Any help our be greatly appreciated.

Thanks!


----------



## carrot (Sep 25, 2011)

Right now the most powerful headlamp I can think of is the Petzl Ultra. 

What are you looking to use it for?


----------



## robostudent5000 (Sep 25, 2011)

do you have a target budget, because if your budget is high enough and you're just looking for the brightest headlamp the sky is pretty much the limit. 
for under $1,000 you can get a Lupine Betty X Pro (2,600 lumens). 
for under $100 you can get a Spark ST6-500CW (500 lumens) or you can wait a few weeks and get the Zebralight H600 (750 lumens). 
for under $60 you can get a Fenix HP11 (277 lumens). 
for under $35 you can get a Fenix HL21 (90 lumens). 

but IMO, once a lamp can go over 40 lumens, which most headlamps can these days, and unless you're doing a high speed activity, brightness isn't that important and all the other aspects of a headlamp matter a lot more. i would suggest going through the questions on Bolster's "To Consider Before You Purchase a Headlamp" thread and figure out what your needs are.


----------



## Mathiashogevold (Sep 25, 2011)

Lupine Betty X Pro! 2600 lumen! Quite compact too.


----------



## Blue72 (Sep 25, 2011)

The mountain bike community has tons of superbright head/helmet lamps that are ultrabright. For technical single track trails 300-600 lumens are the minimum required with many wanting at least 1000 or more lumens. I would check those out if you are looking for bright. Lupine as mentioned before makes nice one's. Some others are jetlite,exposure,light and motion,trail led, and niterider


----------



## Gregozedobe (Sep 25, 2011)

Define "Brightest" ie are you interested in *Flood* (look at lumens and beam pattern) or *Throw* (just look at Lux) ? They are quite different. 

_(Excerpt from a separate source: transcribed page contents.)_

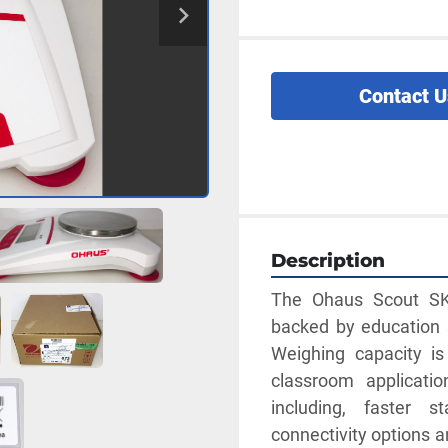
Contact U
Description
The Ohaus Scout SKX
backed by education s
Weighing capacity is
classroom applicatio
including, faster st
connectivity options 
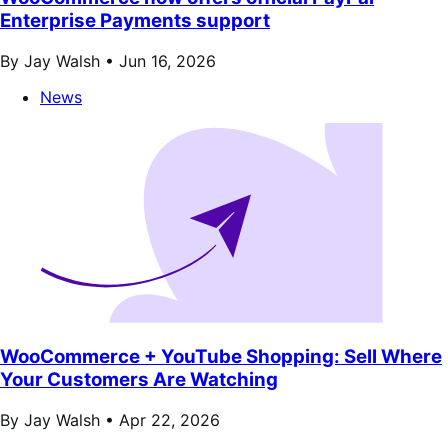
Enterprise Payments support
By Jay Walsh •
Jun 16, 2026
News
WooCommerce + YouTube Shopping: Sell Where
Your Customers Are Watching
By Jay Walsh •
Apr 22, 2026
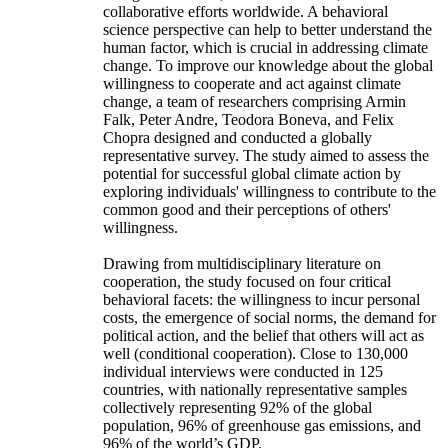
collaborative efforts worldwide. A behavioral
science perspective can help to better understand the
human factor, which is crucial in addressing climate
change. To improve our knowledge about the global
willingness to cooperate and act against climate
change, a team of researchers comprising Armin
Falk, Peter Andre, Teodora Boneva, and Felix
Chopra designed and conducted a globally
representative survey. The study aimed to assess the
potential for successful global climate action by
exploring individuals' willingness to contribute to the
common good and their perceptions of others'
willingness.
Drawing from multidisciplinary literature on
cooperation, the study focused on four critical
behavioral facets: the willingness to incur personal
costs, the emergence of social norms, the demand for
political action, and the belief that others will act as
well (conditional cooperation). Close to 130,000
individual interviews were conducted in 125
countries, with nationally representative samples
collectively representing 92% of the global
population, 96% of greenhouse gas emissions, and
96% of the world’s GDP.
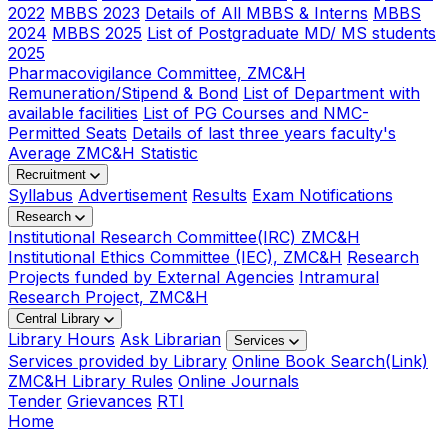
2022
MBBS 2023
Details of All MBBS & Interns
MBBS
2024
MBBS 2025
List of Postgraduate MD/ MS students
2025
Pharmacovigilance Committee, ZMC&H
Remuneration/Stipend & Bond
List of Department with
available facilities
List of PG Courses and NMC-
Permitted Seats
Details of last three years faculty's
Average ZMC&H Statistic
Recruitment
Syllabus
Advertisement
Results
Exam Notifications
Research
Institutional Research Committee(IRC) ZMC&H
Institutional Ethics Committee (IEC), ZMC&H
Research
Projects funded by External Agencies
Intramural
Research Project, ZMC&H
Central Library
Library Hours
Ask Librarian
Services
Services provided by Library
Online Book Search(Link)
ZMC&H Library Rules
Online Journals
Tender
Grievances
RTI
Home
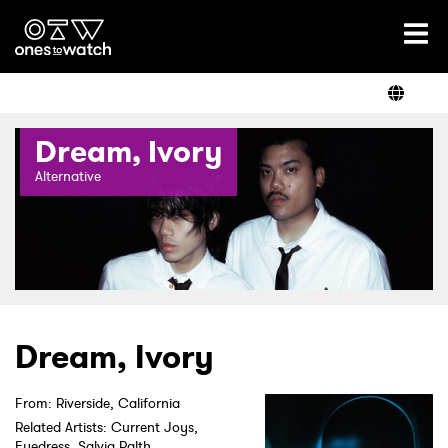
Ones2Watch Home
Artists
Dream, Ivory
Genre
Alternative
Read
Shop
Dream, Ivory
From: Riverside, California
Related Artists: Current Joys,
Eyedress, Salvia Palth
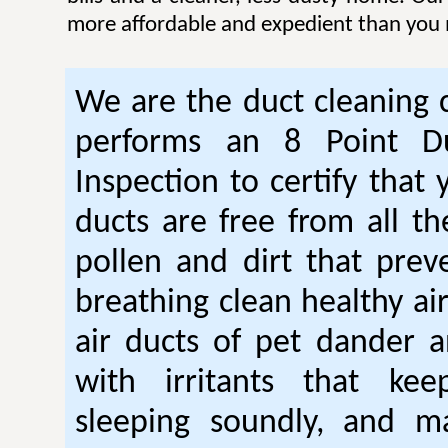
more affordable and expedient than you 
We are the duct cleaning
performs an 8 Point Du
Inspection to certify that 
ducts are free from all th
pollen and dirt that pre
breathing clean healthy ai
air ducts of pet dander a
with irritants that ke
sleeping soundly, and m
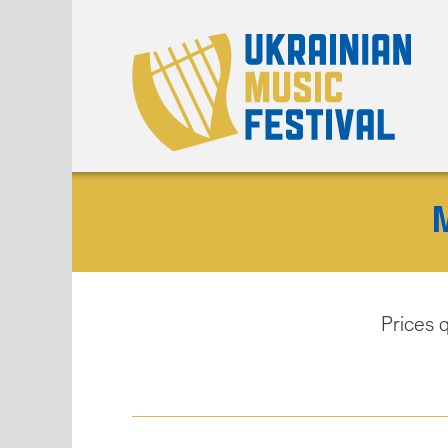
Prices 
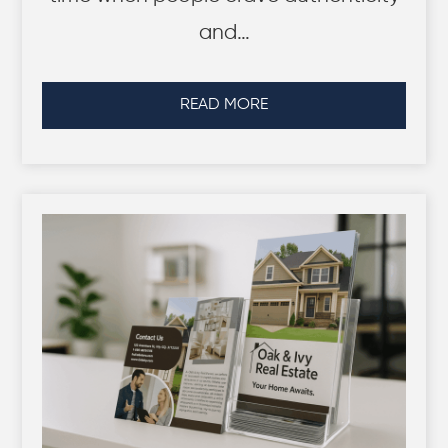
and…
READ MORE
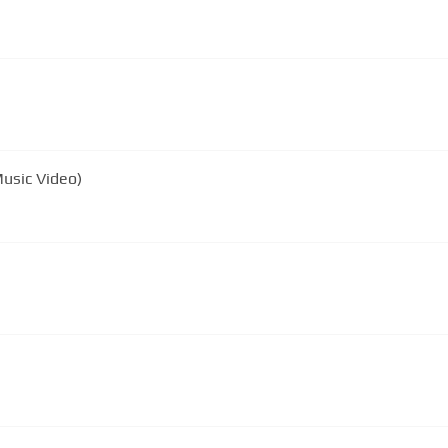
 Music Video)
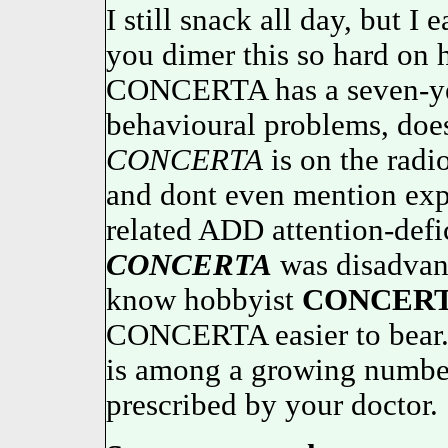
I still snack all day, but I
you dimer this so hard on
CONCERTA has a seven-yea
behavioural problems, doe
CONCERTA
is on the radi
and dont even mention expl
related ADD attention-defic
CONCERTA
was disadvant
know hobbyist
CONCER
CONCERTA easier to be
is among a growing numb
prescribed by your doctor.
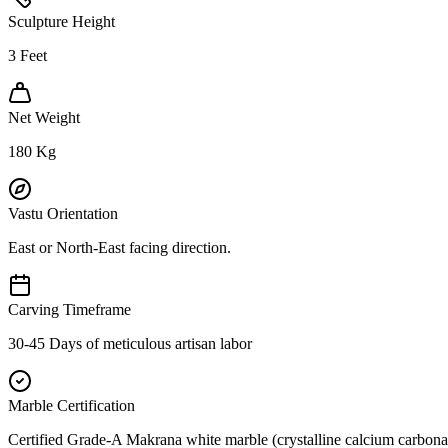
Sculpture Height
3
Feet
Net Weight
180
Kg
Vastu Orientation
East or North-East facing direction.
Carving Timeframe
30-45 Days of meticulous artisan labor
Marble Certification
Certified Grade-A Makrana white marble (crystalline calcium carbonat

There are a few custom makers of headlamps around, so depending on exactly what you want (and how much you are prepared to pay) then you should be able to find something that suits your (realistic) preferences.


----------



## j3n5 (Sep 27, 2011)

LedX Cobra II is a popular Swedish headlamp that many orienteerers says beats Lupine Betty X.

http://en.ledx.se/comparison-of-headlamps/


----------